5 Types of Compliance Risk
- Environment and sustainability
Now that the effects of climate change are felt around the world, the need for environmentally sustainable practices is undeniable. Additionally, as a 2019 survey from CGS reveals, almost 50% of customers would pay extra for a more sustainable product.
Among a company’s considerations for environmental compliance, risks are its supply chain, product disposal methods, and the company’s overall carbon footprint. Depending on where the company is located, there are minimum standards set by the government for sustainability. On top of that, customer expectations are usually higher, so your business should have strong internal compliance in the environmental aspect.
- Privacy and confidentiality
Instances of identity theft and cyberattacks are on the rise. Since the pandemic has made people more reliant on online transactions for safety and convenience, a wealth of customer data is collected, stored, and used by many companies. Unfortunately, some lawbreakers are taking advantage of this to commit fraud and other crimes, which is why government regulations are becoming stricter across the globe.
Adding security to your page is essential in ensuring that the sensitive information provided by your customers and employees are kept safe. If your firm is in the finance or healthcare industry, you might need to put up additional security measures. After all, it will be extremely difficult to regain your customers’ trust after a major data breach.
- Corruption and illicit practices
In every company, the potential for illegal practices exists, from executives taking bribes to employees conniving to commit fraud. An organization is responsible for the actions of its workers, and you cannot presume that all your employees will be honest. So, it is vital to keep an eye on your workers through compliance controls.
In relation to this, companies need to report suspicious activities to the treasury or government anti-fraud agency. An example of suspicious transactions in the finance industry is the unexpected wiring of huge sums of money in and out of a bank account. Failure to report these kinds of transactions could result in punishment for the bank.
- Workplace health and safety
Threats to the safety of your workers and customers should not be left unaddressed. The Occupational Safety and Health Administration (OSHA) is specifically tasked to make sure that workers are under “safe and healthful working conditions.” Penalties will be given to companies that fail to comply with their regulations.
Safety and health in the workplace do not only mean dealing with heavy machinery or slippery floors. If you employ drivers, you also need to check their licenses. Even in a regular office, you need to evaluate electrical devices and wiring as well as fire hazards. A clear system for reporting health and safety concerns must also be put in place.
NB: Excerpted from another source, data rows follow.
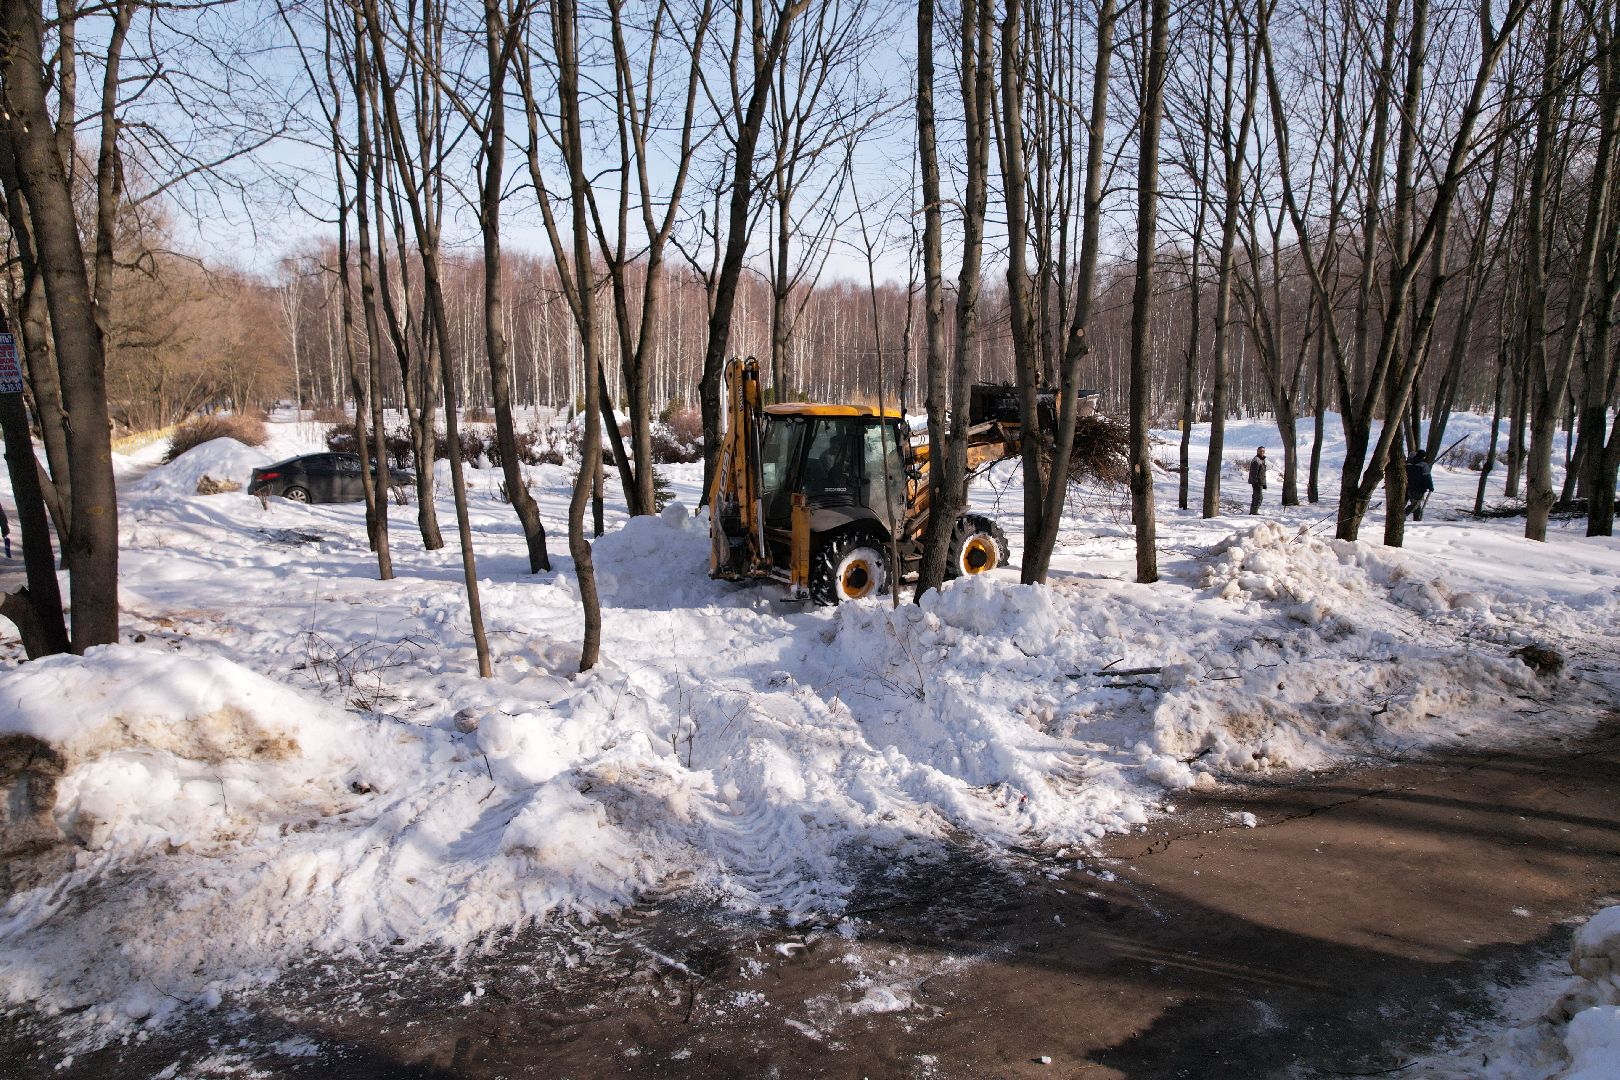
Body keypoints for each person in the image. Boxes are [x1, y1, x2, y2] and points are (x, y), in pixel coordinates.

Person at [1405, 451, 1434, 521]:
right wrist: (1430, 486)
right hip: (1419, 488)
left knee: (1416, 504)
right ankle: (1403, 514)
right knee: (1416, 504)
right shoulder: (1423, 465)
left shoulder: (1407, 463)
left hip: (1408, 486)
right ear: (1423, 457)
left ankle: (1417, 519)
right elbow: (1427, 477)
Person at [1247, 446, 1267, 514]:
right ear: (1257, 451)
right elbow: (1253, 472)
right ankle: (1254, 512)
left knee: (1256, 497)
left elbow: (1262, 473)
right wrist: (1255, 482)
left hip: (1260, 482)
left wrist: (1264, 483)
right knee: (1259, 497)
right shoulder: (1256, 460)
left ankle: (1253, 512)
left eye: (1263, 451)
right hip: (1257, 482)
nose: (1262, 452)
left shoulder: (1262, 460)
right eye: (1260, 451)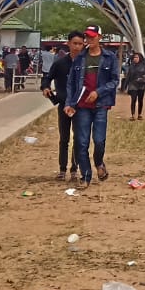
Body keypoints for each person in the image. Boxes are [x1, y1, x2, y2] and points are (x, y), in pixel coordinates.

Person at [64, 26, 119, 186]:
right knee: (81, 142)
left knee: (99, 140)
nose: (89, 40)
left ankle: (99, 162)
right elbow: (71, 83)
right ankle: (85, 176)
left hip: (101, 105)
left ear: (99, 37)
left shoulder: (110, 57)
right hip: (82, 106)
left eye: (92, 37)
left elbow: (115, 80)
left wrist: (99, 92)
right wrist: (69, 103)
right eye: (87, 37)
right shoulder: (80, 58)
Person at [42, 32, 84, 181]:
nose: (77, 46)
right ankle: (62, 169)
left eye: (80, 44)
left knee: (78, 139)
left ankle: (74, 169)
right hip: (64, 105)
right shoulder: (60, 63)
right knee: (64, 138)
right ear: (68, 44)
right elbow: (47, 78)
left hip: (80, 106)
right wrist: (45, 87)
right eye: (75, 43)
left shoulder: (85, 64)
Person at [123, 52, 145, 120]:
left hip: (141, 85)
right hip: (133, 85)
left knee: (140, 100)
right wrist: (125, 86)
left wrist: (142, 79)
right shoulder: (131, 67)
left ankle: (139, 114)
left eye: (137, 57)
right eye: (134, 57)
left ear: (140, 58)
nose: (135, 59)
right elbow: (128, 77)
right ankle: (133, 115)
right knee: (133, 100)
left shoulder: (144, 66)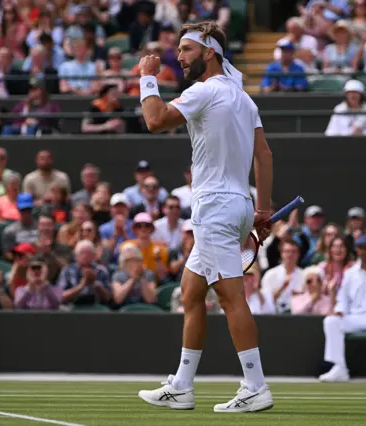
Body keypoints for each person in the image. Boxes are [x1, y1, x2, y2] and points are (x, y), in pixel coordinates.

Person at [137, 21, 274, 412]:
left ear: (209, 53)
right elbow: (264, 156)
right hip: (238, 204)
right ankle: (181, 385)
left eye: (187, 50)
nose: (178, 57)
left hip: (215, 207)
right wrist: (262, 209)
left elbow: (155, 120)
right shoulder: (245, 99)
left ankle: (255, 385)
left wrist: (148, 79)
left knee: (232, 298)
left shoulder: (205, 90)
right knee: (191, 292)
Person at [319, 235, 366, 383]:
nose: (364, 252)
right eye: (361, 249)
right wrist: (340, 309)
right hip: (354, 317)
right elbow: (343, 296)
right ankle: (339, 367)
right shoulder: (350, 272)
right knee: (331, 321)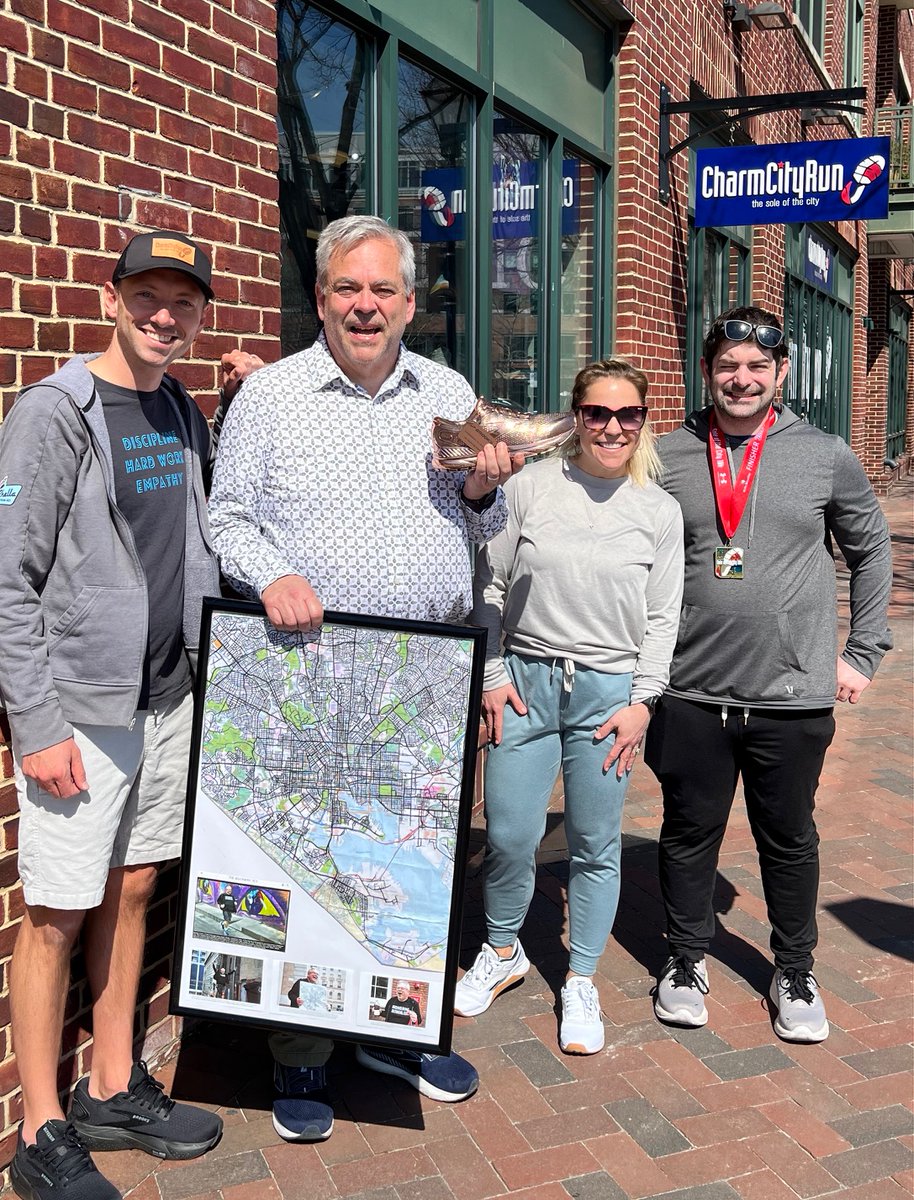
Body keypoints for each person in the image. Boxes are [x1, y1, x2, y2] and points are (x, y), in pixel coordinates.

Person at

- Process and product quality
A company should exercise due diligence so that all its products and services can meet the expected level of quality. A faulty product will most likely be recalled and the manufacturer duly punished. A drop in sales and customer confidence is also expected in this scenario.
Additionally, there are a variety of process failures that you need to avoid. For instance, you must fulfill your obligations to and maintain good relations with your customers and suppliers. One example of this is that a company should verify every new client’s identity.
Other day-to-day activities such as quality assurance checks and maintenance of IT systems and machinery are also covered by process risks. Constant quality assurance is necessary. To illustrate this point, unchecked financial reports that are incomplete or inaccurate will violate government regulations. Regular IT checkups are also needed so that company data and websites won’t be vulnerable to hacking.
Whether intentional or not, companies should strive to minimize their compliance risks in the fields of sustainability, privacy, corruption, health and safety, and products and processes. After all, customers trust and support companies that do not only provide high quality goods but also follow internal and external regulations.